Breeze Airways targets domestic leisure travel market on first flights
Breeze Airways is about to take off. The new low-cost airline will operate its first flights on May 27.
Why is this important: The airline has come to life just in time to take advantage of the historic upheavals caused by the pandemic in the air transport market.
- Used planes are plentiful and cheap, and there is a labor pool to choose from after pilots and other workers lose their jobs at major airlines, the AP reports.
- Flight volumes are starting to rebound, driven by domestic pleasure travel – Breeze’s target market.
An unusual pitch: “We created Breeze as a new airline combining technology and friendliness,” says founder David Neeleman.
- Breeze will even offer KIND bars in flight (also Utz products).
Details: Neeleman is a prolific airline founder, having previously launched JetBlue, the Brazilian Azul, the Canadian WestJet and Morris Air (acquired in the 1990s by Southwest).

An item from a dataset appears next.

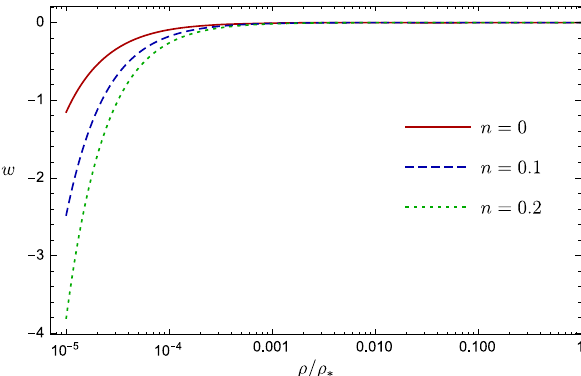
Fig. 2 Equation of state parameter as a function of the density in extended logotropic models (cf. Eq. (6)). The different curves corre-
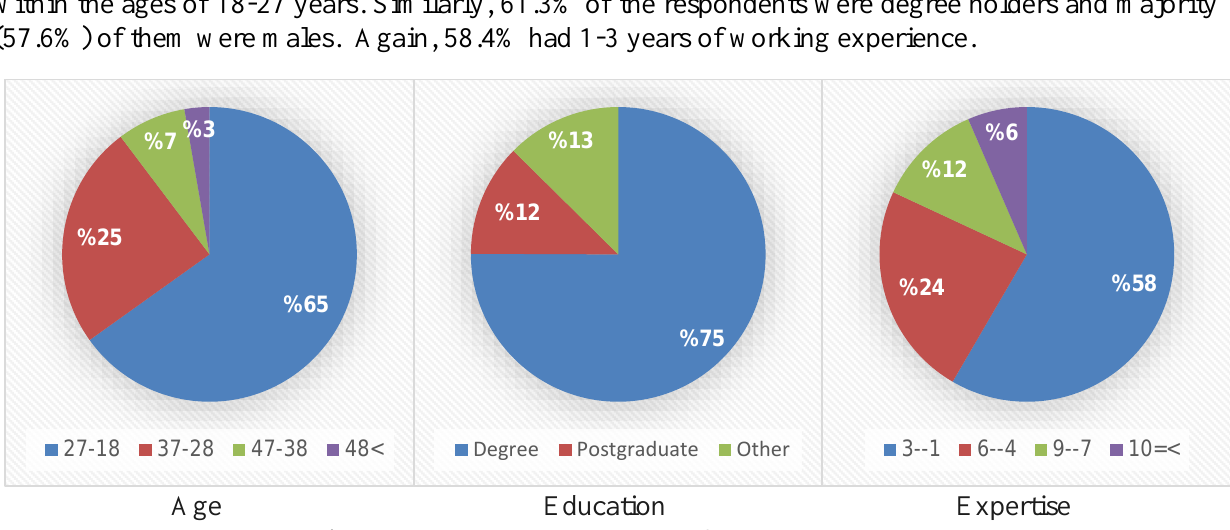
Fig. 1. Personal characteristics of the participants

- By July, Breeze aims to offer non-stop service from 16 U.S. airports, targeting small towns where major airlines have downsized.
To note: Low-cost airline Avelo Airlines also launched this spring, serving a handful of destinations on the West Coast.
Our thought bubble: Right off the bat, Breeze fills a gap for services that traditional carriers do not currently provide. But it could still eat away at incumbent sales on the margins – especially helping customers avoid those annoying layover flights to midsize cities.
- This as Delta, American Airlines and United Airlines operate under the weight of tens of billions of additional debt they have borrowed to stay afloat during the pandemic.
What to watch: Breeze is just beginning. “There are so many city pairs that need nonstop service across the country, we have 100 more cities under review,” according to Neeleman.